# Dataset extract:

>> Begin

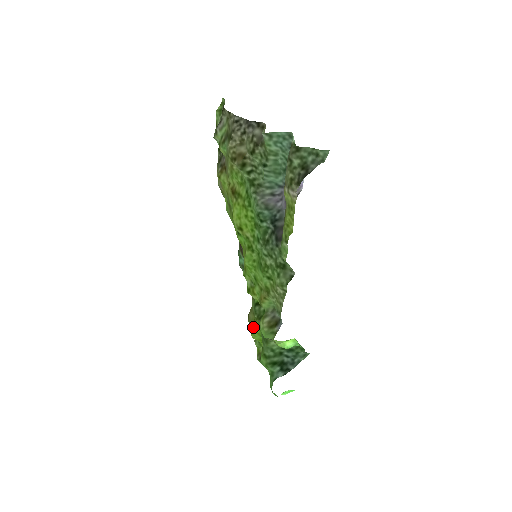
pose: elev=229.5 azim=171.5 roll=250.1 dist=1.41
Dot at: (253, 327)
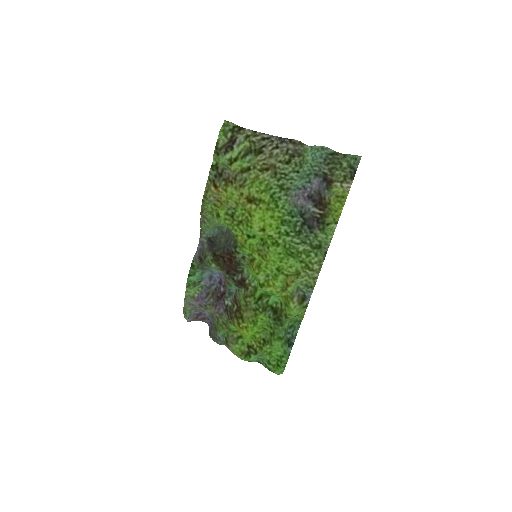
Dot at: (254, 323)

>> End
>> Begin

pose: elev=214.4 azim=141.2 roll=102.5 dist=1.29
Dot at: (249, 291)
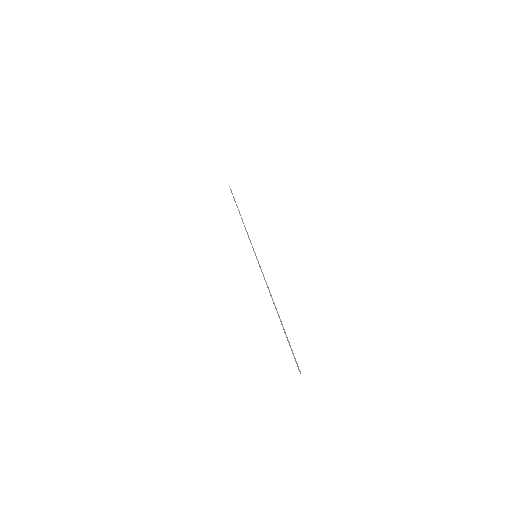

>> End

# The exercise:
Convert the rows starting at the line containing "pose: elev=214.4 azim=141.2" and ending at the line containing "Dot at: (249, 291)" into a JSON list of strings, one string per line, omitting blank lines.

# Task output:
[
  "pose: elev=214.4 azim=141.2 roll=102.5 dist=1.29",
  "Dot at: (249, 291)"
]